Il principe Azzurro era sempre bello, un po’ bolso, per dir la verità, come il suo cavallo bianco, ma baciava ancora bene e anche se si lamentava degli spifferi che attraversavano i saloni del castello che era vecchiotto e aveva bisogno di venir ristrutturato, anche se mangiava troppo,  non andava volentieri  in giro in cerca di gente da aiutare e se ne stava più volentieri a casa, davanti al camino, a gambe stese, il principe Azzzurro dunque faceva ancora la sua figura in groppa al cavallo bianco.

Così la principessa viveva da cent’ anni felice e contenta e, a parte la faccenda del bacio e qualche battibecco con i due principini che volevano sempre fare i loro comodi, rientrando a notte fonda  e se lei chiedeva “Dove vai?”  rispondevano “Boh!,”  ogni cosa era come deve essere in una favola.

A dirla tutta la principessa non ne poteva più. I primi cinquant’ anni erano volati via, poi il tempo aveva come rallentato e le era diventato pesante quel dover sorridere e dover essere carina e gentile sempre e con tutti. Certe volte avrebbe voluto urlare. Che orrore! Le principesse NON urlano. MAI.

Fu così che un giorno ripensando al passato, le venne in mente quel suo lontano malefico lunghissimo sonno, e pensò: “ Quando mi sono risvegliata, mi sentivo bene, tutto era meraviglioso, era come essere appena nata”. E le venne voglia di tornare a dormire.

Su su nella stanza della torre c’ era ancora l’ arcolaio: lo facevano vedere ai turisti come un cimelio di famiglia.

Una mattina, dopo aver finto di farsi svegliare, dopo aver carinamente maternamente salutato i due principini che fecero “ Ohilà” senza guardarla, salì le strette scale della torre, fino alla stanzetta nel centro della quale  troneggiava l’ arcolaio. Si avvicinò e lo guardò intensamente. Fece per spolverarlo con un lembo dell’ abito, poi ci ripensò. La punta brillava: non un granello di polvere, non un filo di ruggine c’ era sulla punta dell’arcolaio. Vi posò l’ indice dolcemente, dolcemente premette e si punse e mentre il sonno l’ accoglieva con braccia prudenti, sentì la voce indignata della fata cattiva che oltraggiata  gridava: “ Che cosa fai?

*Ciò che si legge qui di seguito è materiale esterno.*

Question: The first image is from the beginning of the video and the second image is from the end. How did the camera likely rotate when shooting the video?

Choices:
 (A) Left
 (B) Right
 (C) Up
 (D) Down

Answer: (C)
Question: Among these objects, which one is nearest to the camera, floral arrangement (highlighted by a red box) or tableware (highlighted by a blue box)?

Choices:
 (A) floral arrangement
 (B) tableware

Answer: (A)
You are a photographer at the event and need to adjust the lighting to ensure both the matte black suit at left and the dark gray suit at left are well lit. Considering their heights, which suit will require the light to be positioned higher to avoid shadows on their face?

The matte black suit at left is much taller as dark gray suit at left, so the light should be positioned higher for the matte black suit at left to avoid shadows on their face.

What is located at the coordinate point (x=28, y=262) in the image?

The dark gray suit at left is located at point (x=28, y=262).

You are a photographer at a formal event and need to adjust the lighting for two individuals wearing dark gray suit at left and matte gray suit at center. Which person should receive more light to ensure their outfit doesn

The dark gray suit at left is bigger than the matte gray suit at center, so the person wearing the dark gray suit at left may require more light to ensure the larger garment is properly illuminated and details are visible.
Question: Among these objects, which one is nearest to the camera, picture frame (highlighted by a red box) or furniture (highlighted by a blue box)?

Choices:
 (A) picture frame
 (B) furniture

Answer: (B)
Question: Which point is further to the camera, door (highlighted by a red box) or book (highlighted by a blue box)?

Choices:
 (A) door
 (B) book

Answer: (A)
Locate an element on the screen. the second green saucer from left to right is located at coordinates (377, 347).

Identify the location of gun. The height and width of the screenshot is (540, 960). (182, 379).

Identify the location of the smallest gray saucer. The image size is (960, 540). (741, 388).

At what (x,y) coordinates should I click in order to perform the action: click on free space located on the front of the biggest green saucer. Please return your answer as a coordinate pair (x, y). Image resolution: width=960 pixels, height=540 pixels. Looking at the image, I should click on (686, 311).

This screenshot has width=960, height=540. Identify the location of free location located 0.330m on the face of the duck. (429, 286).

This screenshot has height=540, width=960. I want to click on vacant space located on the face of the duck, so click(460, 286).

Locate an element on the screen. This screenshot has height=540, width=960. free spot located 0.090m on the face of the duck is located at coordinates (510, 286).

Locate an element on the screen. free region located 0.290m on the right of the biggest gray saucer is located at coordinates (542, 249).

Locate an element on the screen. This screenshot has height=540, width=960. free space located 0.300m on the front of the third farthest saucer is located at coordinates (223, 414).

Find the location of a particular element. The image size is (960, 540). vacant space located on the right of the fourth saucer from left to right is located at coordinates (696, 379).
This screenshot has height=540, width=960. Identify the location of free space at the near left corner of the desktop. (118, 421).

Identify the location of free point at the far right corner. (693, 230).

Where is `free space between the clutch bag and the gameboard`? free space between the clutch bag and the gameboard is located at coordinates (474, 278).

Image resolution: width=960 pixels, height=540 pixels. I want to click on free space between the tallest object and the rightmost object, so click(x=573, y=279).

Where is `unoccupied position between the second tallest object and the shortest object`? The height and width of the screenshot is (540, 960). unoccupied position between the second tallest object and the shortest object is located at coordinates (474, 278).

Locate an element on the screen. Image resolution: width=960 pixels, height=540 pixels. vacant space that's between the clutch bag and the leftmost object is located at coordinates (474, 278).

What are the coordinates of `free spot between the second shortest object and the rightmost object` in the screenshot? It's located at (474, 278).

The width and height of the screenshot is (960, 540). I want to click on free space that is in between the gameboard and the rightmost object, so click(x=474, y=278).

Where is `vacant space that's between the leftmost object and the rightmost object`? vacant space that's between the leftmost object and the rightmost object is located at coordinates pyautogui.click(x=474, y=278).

Chi ti ha dato il permesso?”

Nessuno le aveva dato il permesso, se l’ era preso  da sola, lei, la principessa che voleva ridiventare la Bella Addormentata per aspettare dormendo nel suo regno ancora una volta addormentato, di riprendere in un sonno ristoratore le forze che le servivano ad affrontar carinamente gli altri cent’ anni di vita che l’ attendevano al nuovo risveglio.